Se van, se van
Las casas viejas queridas.
Demás están,
Han terminado sus vidas.
Llegó el motor y su roncar
Ordena que hay que salir.
El tiempo cruel con su buril
Carcome y hay que morir.
(Francisco Canaro)
Una sociedad, que, de la mano de sus gobernantes, renuncia a la creatividad, y bajo la sombrilla ahuecada de cuidar sus críos y a los mayores, los conduce al enclaustramiento, desnuda la crisis civilizatoria en la que agonizan, su futuro y su memoria.
Los instrumentos sin usar, para el goce efectivo de los derechos, y la constitución de la niñez y la adultez, como sujetos demandantes de plenas garantías, fueron a parar al cuarto del rebujo, donde los pequeños se regodeaban de fantasía y los viejos anidaban sus recuerdos. Ninguno de los dos, desean asomarse a un espacio que se ha convertido en un sótano de castigo.
Ambos, abuelos y nietas, han sido de nuevo reducidos a infantes, seres sin voz, sin fonación propia. El poder instituido, bajo una democracia famélica, determina sin rubor alguno los quintiles de luz y calor solar que les corresponden por día; les han amputado las extremidades superiores para impedirles el abrazo y las inferiores para que no anuden, entre cobijas de colores, sus afectos.
La desolación -estar sin sol-, imprime su semántica sobre cuerpos sin melanina, sin libre movimiento; condenados, recogen rayitos de luz que se cuelan entra las rejas y con sus manos tiernas y dulces, se las refriegan por sus cuerpos, asimilando las caricias de sus abuelas o de sus nietos… o viceversa.
Las calles de ciudades y pueblos les extrañan; se siente sin alma.

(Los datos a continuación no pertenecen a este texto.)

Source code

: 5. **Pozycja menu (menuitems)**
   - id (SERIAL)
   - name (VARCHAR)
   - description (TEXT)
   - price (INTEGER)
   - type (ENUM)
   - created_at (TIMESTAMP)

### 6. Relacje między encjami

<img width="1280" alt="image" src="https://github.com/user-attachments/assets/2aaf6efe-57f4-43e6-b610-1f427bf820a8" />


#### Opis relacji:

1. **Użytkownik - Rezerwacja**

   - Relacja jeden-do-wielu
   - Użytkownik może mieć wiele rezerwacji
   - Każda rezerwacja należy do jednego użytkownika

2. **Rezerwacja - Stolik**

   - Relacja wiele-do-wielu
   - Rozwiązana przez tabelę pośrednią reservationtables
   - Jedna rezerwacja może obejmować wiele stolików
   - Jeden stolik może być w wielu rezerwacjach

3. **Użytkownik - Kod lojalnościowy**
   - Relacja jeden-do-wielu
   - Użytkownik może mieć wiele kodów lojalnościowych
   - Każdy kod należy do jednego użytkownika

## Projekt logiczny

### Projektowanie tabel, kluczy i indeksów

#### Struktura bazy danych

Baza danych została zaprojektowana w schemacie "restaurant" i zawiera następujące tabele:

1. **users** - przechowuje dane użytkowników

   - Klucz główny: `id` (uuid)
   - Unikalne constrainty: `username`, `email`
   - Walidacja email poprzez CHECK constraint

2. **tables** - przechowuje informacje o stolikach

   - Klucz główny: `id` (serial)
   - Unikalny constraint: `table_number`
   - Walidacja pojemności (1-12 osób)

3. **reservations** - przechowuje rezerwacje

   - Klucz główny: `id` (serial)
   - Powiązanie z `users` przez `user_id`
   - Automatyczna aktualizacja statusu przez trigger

Les recorre, aún, a 28 grados a la sombra, ráfagas gélidas de vientos deprimidos, que no encuentran los sombreros de los viejos y las mantas de las abuelas para levarlas como cometas sin tirantes, y menos encuentra a los columpios cabalgados por chiquilines, que dan rienda suelta a sus cabellos y enredarse en ellos.

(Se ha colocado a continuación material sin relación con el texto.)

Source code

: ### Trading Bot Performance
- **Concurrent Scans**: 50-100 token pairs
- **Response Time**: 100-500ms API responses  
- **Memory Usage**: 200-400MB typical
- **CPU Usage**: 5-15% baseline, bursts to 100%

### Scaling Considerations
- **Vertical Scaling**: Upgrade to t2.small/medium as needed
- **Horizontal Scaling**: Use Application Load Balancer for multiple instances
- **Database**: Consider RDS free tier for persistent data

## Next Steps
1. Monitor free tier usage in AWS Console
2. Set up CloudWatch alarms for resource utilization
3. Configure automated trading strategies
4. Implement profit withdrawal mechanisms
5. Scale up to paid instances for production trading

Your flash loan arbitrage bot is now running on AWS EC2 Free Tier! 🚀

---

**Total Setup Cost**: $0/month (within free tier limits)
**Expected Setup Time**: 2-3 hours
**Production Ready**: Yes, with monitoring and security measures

Los riachuelos urbanos se deshacen en lágrimas de sal que se evaporan melancólicas, porque su caudal tranquilo ya no encuentra pies, ni de niñas ni de viejos, para atracar por unos segundos su viaje, y temen con certeza que el poder está dispuesto a convertirlos a ríos sin memoria.
Las matas de los parques y los jardines se niegan a florecer sin sentido; con el avance del confinamiento, sus tallos se doblan tristes, emulando una genuflexión, que implora el regreso de los dedos que hasta hace cien días y cien noches, les consentían los pétalos. Como ellas, la abuelez y la niñez, anhelan ser contemplados.
Comprendieron, que, en tiempo de pandemia, ésta lleva 200 años, los sueños se hacen pesadilla, y la pesadilla realidad: el enclaustramiento, oficiado por el Estado, deshizo con un soplo maligno la casa de paja construida por los abuelos; incendió las casas madera de las abuelas y les despojó de las moradas construidas en ladrillo y cemento.
Todo es posible, cuando la realidad y la pesadilla cambian de roles: los cerditos al crecer, se hicieron ministros: uno de hacienda y otro de vivienda…el tercero, nombró a los dos anteriores.
Como toda ley, este cuento tiene nombre: hipoteca inversa.